Tekan Impor, KSP: Monitoring Realisasi Anggaran Belanja Barang dan Jasa Harus Lebih Aktif

Presiden mengungkapkan kejengkelaannya soal barang-barang impor.

Rep: Dessy Suciati Saputri / Red: Nidia Zuraya
Aktivitas ekspor impor (ilustrasi).
Foto: bea cukai
Aktivitas ekspor impor (ilustrasi).

REPUBLIKA.CO.ID, JAKARTA -- Kantor Staf Presiden mendorong Kementerian Keuangan (Kemenkeu) dan Lembaga Kebijakan Pengadaan Barang/Jasa Pemerintah (LKPP) untuk lebih aktif melakukan monitoring realisasi belanja barang dan jasa di seluruh instansi pemerintah. Tenaga Ahli Utama Kantor Staf Presiden Edy Priyono mengatakan, KSP akan melakukan pengawalan agar belanja produk dalam negeri dapat dimaksimalkan.

"Sesuai arahan Bapak Presiden yakni memaksimalkan produk dalam negeri benar-benar dilaksanakan, KSP akan mengawal dan mendorong Kemenkeu dan LKPP dapat secara aktif memonitor realisasi anggaran belanja barang dan jasa di seluruh instansi pemerintah," kata Edy, dikutip dari siaran pers KSP, Senin (28/3/2022).

Baca Juga

Selain itu, ujar Edy, Kantor Staf Presiden juga akan memastikan kementerian, lembaga, dan BUMN untuk memenuhi ketentuan alokasi produk koperasi dan UMKM sebesar minimal 40 persen dari keseluruhan jumlah pengadaan barang dan jasa. Sebab, lanjut dia, per Maret 2022 target alokasi 40 persen tersebut belum tercapai.

"Diharapkan seiring waktu nanti pengawasan dapat diperketat untuk memastikan target tersebut bisa terpenuhi," ujar Edy.
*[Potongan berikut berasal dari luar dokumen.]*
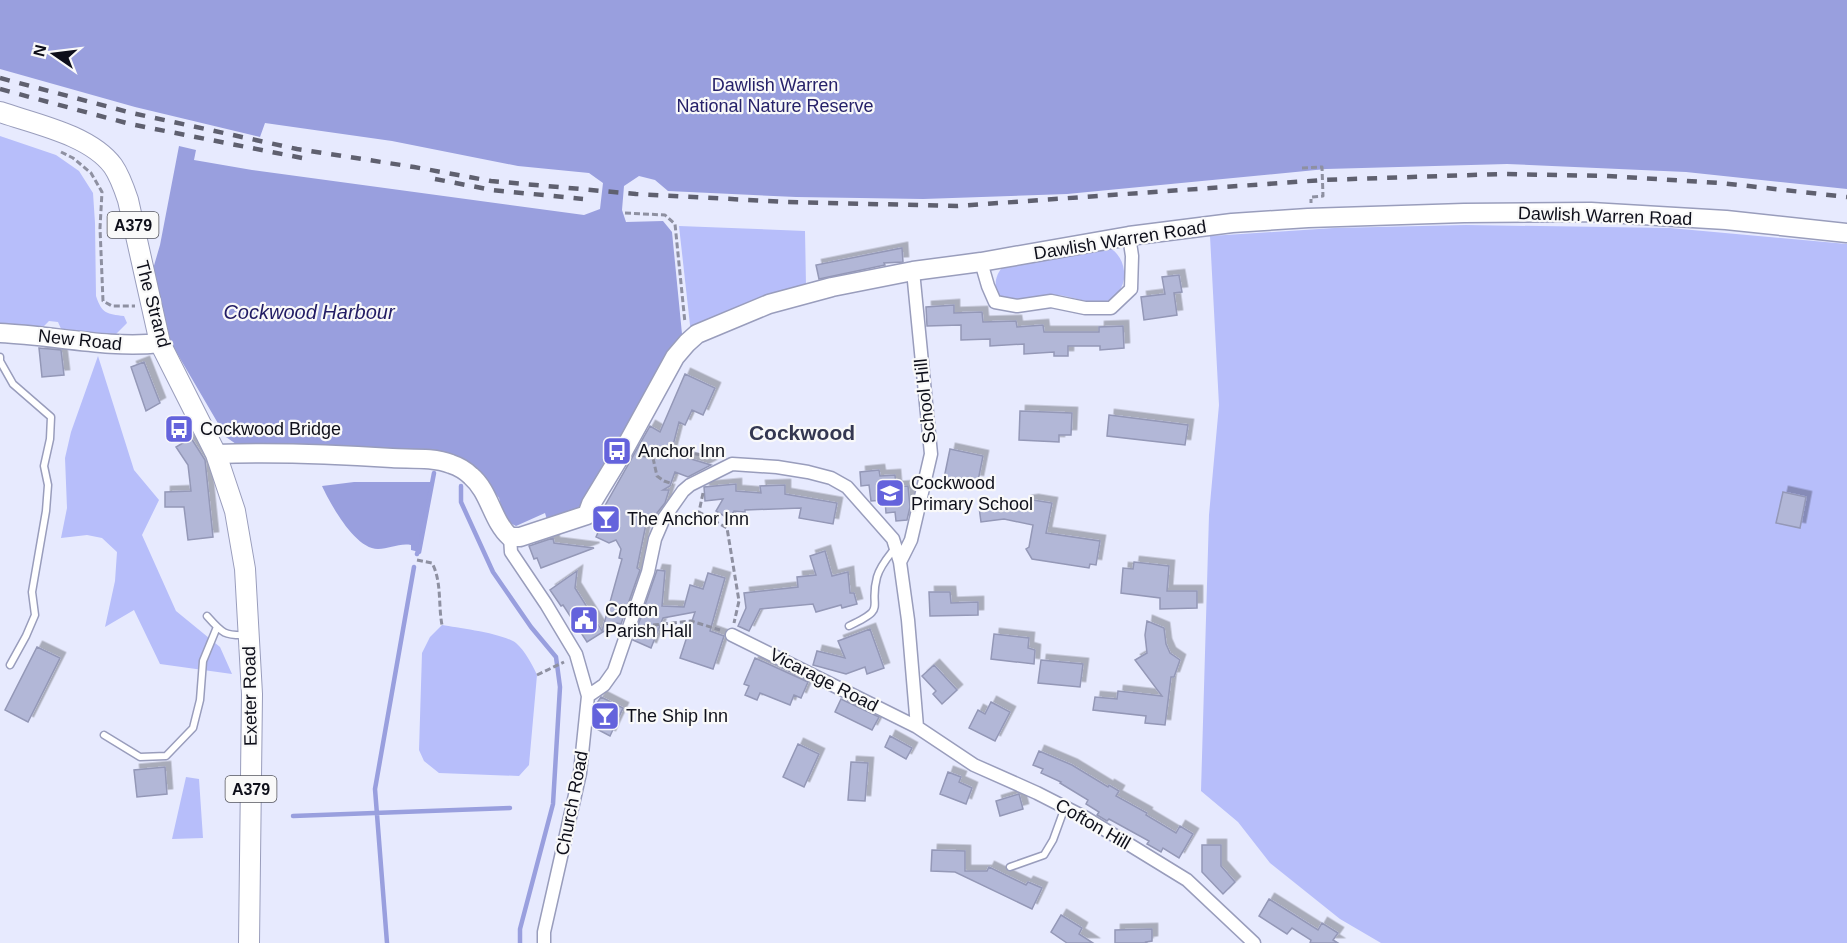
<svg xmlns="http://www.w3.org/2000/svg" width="1847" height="943" viewBox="0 0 1847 943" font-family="Helvetica,sans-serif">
<defs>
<filter id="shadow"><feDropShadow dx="5.5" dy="-5.5" stdDeviation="0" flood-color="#0004"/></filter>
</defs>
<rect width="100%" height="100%" fill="#e7eafe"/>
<!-- green -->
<path fill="#b7befa" d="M0,136L56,155L79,171L93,193L95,223L96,296C102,314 107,314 124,316L127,323L113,337L62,331L58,322L49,321L42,328L0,325Z
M1466,225L1670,228L1847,244V943H1381L1340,919L1270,863L1238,822L1201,791L1209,515L1219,405L1210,236L1334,228Z
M679,226L805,231L806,285L691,334Z
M1110,248C1118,253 1123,261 1124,271C1125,279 1123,286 1118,293C1103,313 1077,296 1057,295C1038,293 1014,305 997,294C994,281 996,275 1004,265Z
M98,356L134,470L159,500L142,535L176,611L220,647L232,674L160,664L134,610L105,627L115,581L117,552L102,538L87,535L61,538L67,508L65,458L71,432Z
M442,625C459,628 502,633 516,643C525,651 532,664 537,675L529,765L519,776L439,773L424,761L419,750L422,653L430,637Z
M186,777L199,779L203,838L172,839Z"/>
<!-- water -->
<path fill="#999fde" d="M0,0H1847V189L1686,172L1507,164L1326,169L1067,194L923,199L796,197L668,191L655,180L639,176L624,186L622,210L626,222L663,221L672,232L682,334L614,448L580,510L548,523L545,513L516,526L510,523L502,510L499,498L486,481L427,452L236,444L226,437L171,343L153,269L160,245L179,146L196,150L194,160L252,170L584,215L600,209L603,183L589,173L518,166L392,141L265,123L260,137L135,107L0,69Z
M354,482H432L419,552L411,550V545C399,543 389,549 378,549C355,549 331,505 322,486Z"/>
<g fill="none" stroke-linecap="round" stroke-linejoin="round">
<!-- stream -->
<path stroke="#999fde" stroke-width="4.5" d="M461,486V502L493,572L531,627L556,657L560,687L553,804L520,929V943
M417,554L418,551L419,552L434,473
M293,816L510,808
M387,943L375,789L414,567"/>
</g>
<!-- building -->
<path fill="#b2b7d7" stroke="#9498b7" stroke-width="1.5" filter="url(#shadow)" d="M902,248L903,262L884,263L885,265L819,279L816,265Z
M1179,275L1182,292L1174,293L1177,315L1144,320L1141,297L1165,294L1162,277Z
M954,305V313L982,312L983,322L1016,321L1017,327L1043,325L1044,332H1099V327L1123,326L1124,348L1100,350V346H1068V356H1054V352L1024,354V344L990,346V339L961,340V325L927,326L926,307Z
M39,348L61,350L64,375L42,377Z
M144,362L160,403L146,411L131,367Z
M685,374L715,388L703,415L692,410L685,425L679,422L671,453L711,465L688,477L675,472L670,486L663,490H669L665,503L657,513L652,526L646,524L637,568L640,570L621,624L617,623L587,642L563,605L561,606L550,590L577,571L575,588L602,631L622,559L619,558L621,549L616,540L609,543L596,537L600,528L594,525L650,426L660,432Z
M1020,411L1072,413L1071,435H1059V442L1019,440Z
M1109,415L1188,425L1185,445L1107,436Z
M191,438L205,460L213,537L188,540L184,507H165V492L191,491L188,465L176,447Z
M950,449L983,456L978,481L961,478L959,487L943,483Z
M879,470L880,476L895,475L896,487L908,486L910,507L907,520L896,521L895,512L886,513L885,500L871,501L869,485L861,486L860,472Z
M736,484V491L761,493L760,486L785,485V494L837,503L833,524L799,518L801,508L745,510V512L734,511L729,519L716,511L723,499L705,501L704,487Z
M1783,492L1806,497L1800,528L1776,523Z
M1033,500L1052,503L1046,533L1100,541L1096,565L1090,564L1089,568L1032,559L1026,549L1029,547L1033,525L1004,519L981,522L979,507L995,505L1024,511L1026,501Z
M553,538L554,543L594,548L541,568L537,558L534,559L529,546Z
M825,551L832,576L848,572L850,593H854L857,604L842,608L841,605L816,612L813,604L760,609L749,631L738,626L746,608L744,593L798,587L797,577L816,575L810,556Z
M1134,562L1169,566L1167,591H1197V608L1160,609V598L1121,593L1123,568L1133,569Z
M657,570L665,571L662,606L684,607L690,585L703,589L708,573L725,578L710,631L724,636L713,669L680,658L695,612L663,618L651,648L633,640Z
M929,592H950L951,603L978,602V615L930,616Z
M1147,621L1164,628L1166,644L1170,653L1180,660L1174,677H1171L1165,725L1145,723L1146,716L1093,710L1095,697L1117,699L1118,691L1162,696L1135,660L1147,653L1145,635Z
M870,629L884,668L867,674L865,667L846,674L813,665L817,651L845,658L838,641Z
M994,634L1029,638L1028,648L1035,650L1034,664L991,659Z
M37,647L60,658L28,722L5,710Z
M755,658L808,682L801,698L794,695L790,705L760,693L757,700L745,695L749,686L744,684Z
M1041,660L1083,664L1080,687L1038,683Z
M934,665L957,690L942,704L933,694L936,691L922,676Z
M601,697L623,708L610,736L593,727L595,706Z
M841,699L879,717L872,730L835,712Z
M991,702L1010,712L995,741L969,728L978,710L985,714Z
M890,736L912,748L906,759L885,747Z
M798,744L819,754L804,787L783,777Z
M1039,751L1072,765L1108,787L1109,785L1119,791L1116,796L1147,813L1146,815L1176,833L1180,826L1193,834L1179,858L1163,848L1161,852L1147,844L1149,841L1109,819L1107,821L1097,815L1099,812L1086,804L1088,800L1060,783L1061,782L1041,773L1043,769L1033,765Z
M851,762L868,763L865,801L848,800Z
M165,767L167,794L137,797L134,770Z
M948,772L961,777L959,782L972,788L966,804L940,794Z
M1019,794L1023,809L1000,816L996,801Z
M1202,845H1221V866L1235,882L1223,894L1202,872Z
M932,850L965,851V871H987L989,867L1026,885L1028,882L1042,888L1032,909L955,872L931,871Z
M1269,899L1318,930L1322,923L1338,933L1333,940L1338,943H1310L1311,940L1292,928L1287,934L1259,916Z
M1061,915L1082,928L1079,934L1093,943H1067L1051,932Z
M1152,929V941L1146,942L1147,943H1115V930Z"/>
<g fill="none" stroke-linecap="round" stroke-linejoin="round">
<!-- lane casing -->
<g stroke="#999dbc" stroke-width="9">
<path id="lane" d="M0,357V361L13,384L51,417L50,439L44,466L48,485L46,511L32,592L35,615L26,636L10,665
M207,616C222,633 224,636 247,635
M849,626C889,607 868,610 877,577C880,566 888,557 895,548
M104,735L140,757L166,756L193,728L200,700L203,661L217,627
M1010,867L1044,855L1053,840L1065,807"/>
</g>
<!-- street casing -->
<g stroke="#999dbc" stroke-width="15">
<path id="street" d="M981,262L988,286L995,302L1017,306L1051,301L1085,308H1111L1131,289L1132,256L1129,236
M510,537L511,552L546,604L576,654L588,696L580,773L544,932V943
M900,562L911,540L931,454L913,271
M732,635L917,727L974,765L1037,793L1086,818L1187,880L1254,943
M588,696L604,685L614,671L648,572L655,539L664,518L683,491L690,485L732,464L777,467L808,472L831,478L847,487L893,539L900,562L908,620L917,727"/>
</g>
<!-- secondary casing -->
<g stroke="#999dbc" stroke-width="21">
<path id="secondary" d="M0,333C52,335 109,349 160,343
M216,454C275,452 333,454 392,458C410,459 433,457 451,464C457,466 466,471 471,476C490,492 492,521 510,537H520L587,515L591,504L625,448L675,357L687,343L697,334L769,304L832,287L913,271L981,262L1129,236L1232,223L1308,218L1464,213L1591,212L1726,220L1847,233"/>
</g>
<!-- primary casing -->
<g stroke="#999dbc" stroke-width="22">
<path id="primary" d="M0,112C35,124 90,135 113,166C120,176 124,188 128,200L160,343L216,454L235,511L245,569L252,694L249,943"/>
</g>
<!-- path -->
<path stroke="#8e90a1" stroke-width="3" stroke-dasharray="6 3" stroke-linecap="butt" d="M61,152L73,158L91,173L102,192L100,228L103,301L112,306H135
M1302,168L1322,167L1323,196L1311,197V203
M625,213L665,215L675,224L685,323
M640,455L653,458
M653,458L667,449L714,457
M653,458L657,476L664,481L673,484
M703,493L699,512L727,528L739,601L734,623
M417,560L432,563C442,582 438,604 442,625
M644,626L691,621L720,630
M537,675L564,662"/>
<!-- lane -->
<use href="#lane" stroke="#fff" stroke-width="6"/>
<!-- street -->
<use href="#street" stroke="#fff" stroke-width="12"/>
<!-- secondary -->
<use href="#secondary" stroke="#fff" stroke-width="18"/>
<!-- primary -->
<use href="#primary" stroke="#fff" stroke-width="20"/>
<!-- rail -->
<path stroke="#5f606f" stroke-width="4.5" stroke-dasharray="10 10" stroke-linecap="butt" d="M0,78L132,113L297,149L414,167L491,181L636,194L788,202L957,206L1323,180L1502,174L1607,176L1721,183L1847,197
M0,89L130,124L307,159
M435,179L492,190L583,199"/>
</g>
<!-- icons -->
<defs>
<g id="bus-square" transform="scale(1.5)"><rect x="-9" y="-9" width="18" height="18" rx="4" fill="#6463dc" stroke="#f9f9f9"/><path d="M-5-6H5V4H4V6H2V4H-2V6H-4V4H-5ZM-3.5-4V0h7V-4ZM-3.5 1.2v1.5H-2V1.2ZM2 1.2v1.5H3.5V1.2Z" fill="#fff"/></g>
<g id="school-square" transform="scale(1.5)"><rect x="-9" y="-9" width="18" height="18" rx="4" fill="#6463dc" stroke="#f9f9f9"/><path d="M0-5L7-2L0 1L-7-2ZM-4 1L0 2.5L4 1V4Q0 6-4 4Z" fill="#fff"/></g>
<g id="bar-square" transform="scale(1.5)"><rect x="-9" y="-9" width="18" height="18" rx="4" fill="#6463dc" stroke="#f9f9f9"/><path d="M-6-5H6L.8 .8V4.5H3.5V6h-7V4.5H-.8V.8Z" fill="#fff"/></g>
<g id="civic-square" transform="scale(1.5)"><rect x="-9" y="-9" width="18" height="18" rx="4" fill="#6463dc" stroke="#f9f9f9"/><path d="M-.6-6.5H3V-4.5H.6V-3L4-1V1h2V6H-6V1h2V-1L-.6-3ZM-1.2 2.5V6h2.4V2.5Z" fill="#fff"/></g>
</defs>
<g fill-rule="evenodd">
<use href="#bus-square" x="179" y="429"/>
<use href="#bus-square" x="617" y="451"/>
<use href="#school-square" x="890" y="493"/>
<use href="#bar-square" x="606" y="519"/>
<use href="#civic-square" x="584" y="620"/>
<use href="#bar-square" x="605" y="716"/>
</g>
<g text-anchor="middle" stroke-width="4.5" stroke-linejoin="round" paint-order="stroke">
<!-- shield labels -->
<g fill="#f9f9f9" stroke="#54555d" stroke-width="1.5">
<rect x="107.5" y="212" width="51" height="26" rx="4.5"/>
<rect x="225.5" y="776" width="51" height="26" rx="4.5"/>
</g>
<g font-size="16" font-weight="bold" fill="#0e0f1a">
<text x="133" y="231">A379</text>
<text x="251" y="795">A379</text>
</g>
<!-- park labels -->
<g font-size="18" fill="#262169" stroke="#f9f9f9">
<text x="775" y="91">Dawlish Warren<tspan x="775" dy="21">National Nature Reserve</tspan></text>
</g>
<!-- street labels -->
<g font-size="18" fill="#0e0f1a" stroke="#f9f9f9">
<text transform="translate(1605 216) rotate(2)" y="6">Dawlish Warren Road</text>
<text transform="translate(1120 240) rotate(-9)" y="6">Dawlish Warren Road</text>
<text transform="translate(153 304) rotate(75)" y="6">The Strand</text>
<text transform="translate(80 340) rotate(6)" y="6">New Road</text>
<text transform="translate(925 401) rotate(-96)" y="6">School Hill</text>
<text transform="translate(824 680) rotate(27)" y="6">Vicarage Road</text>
<text transform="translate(250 696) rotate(-91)" y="6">Exeter Road</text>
<text transform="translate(572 803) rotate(-79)" y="6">Church Road</text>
<text transform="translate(1093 824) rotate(30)" y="6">Cofton Hill</text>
</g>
<!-- poi labels -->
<g font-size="18" fill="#0e0f1a" stroke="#f9f9f9" text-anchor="start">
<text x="200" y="435">Cockwood Bridge</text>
<text x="638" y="457">Anchor Inn</text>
<text x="911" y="489">Cockwood<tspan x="911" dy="21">Primary School</tspan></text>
<text x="627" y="525">The Anchor Inn</text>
<text x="605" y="616">Cofton<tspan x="605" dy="21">Parish Hall</tspan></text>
<text x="626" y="722">The Ship Inn</text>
</g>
<!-- water labels -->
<g font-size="20" font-style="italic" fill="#221c64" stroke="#f9f9f9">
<text x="309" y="319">Cockwood Harbour</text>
</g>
<!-- quarter labels -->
<g font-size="21" font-weight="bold" fill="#343751" stroke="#f9f9f9">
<text x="802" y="440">Cockwood</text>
</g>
</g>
<!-- north arrow -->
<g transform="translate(54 54) rotate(284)" stroke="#f9f9f9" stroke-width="4.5" paint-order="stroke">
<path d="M0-4.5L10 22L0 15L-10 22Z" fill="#0e0f1a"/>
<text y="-9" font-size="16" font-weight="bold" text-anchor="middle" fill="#0e0f1a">N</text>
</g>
</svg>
Menurutnya, sebenarnya banyak unit produksi di Indonesia yang masuk dalam kategori UMKM, yang mampu memenuhi kebutuhan atas barang-barang kementerian dan lembaga, atau BUMN. Tinggal bagaimana bisa melakukan matching antara supply dan demand domestik tersebut.

Edy menilai, kementerian dan lembaga, pemda, serta BUMN/BUMD harus cerdas dalam mencari, memilih, dan memilah produk hasil karya anak bangsa."Harus pro-aktif, tidak boleh hanya menunggu," tegasnya.

Di sisi lain, Kementerian Koperasi dan UMKM beserta stakeholdernya harus meningkatkan kapasitas dan kualitas produksi UMKM. Sehingga dapat memenuhi tuntutan pengguna dan cukup kompetitif. Ia menekankan jangan sampai pengguna harus membeli dengan harga jauh lebih mahal,  kualitas kurang memadai, dan ketersediaan pasokan yang tidak menentu.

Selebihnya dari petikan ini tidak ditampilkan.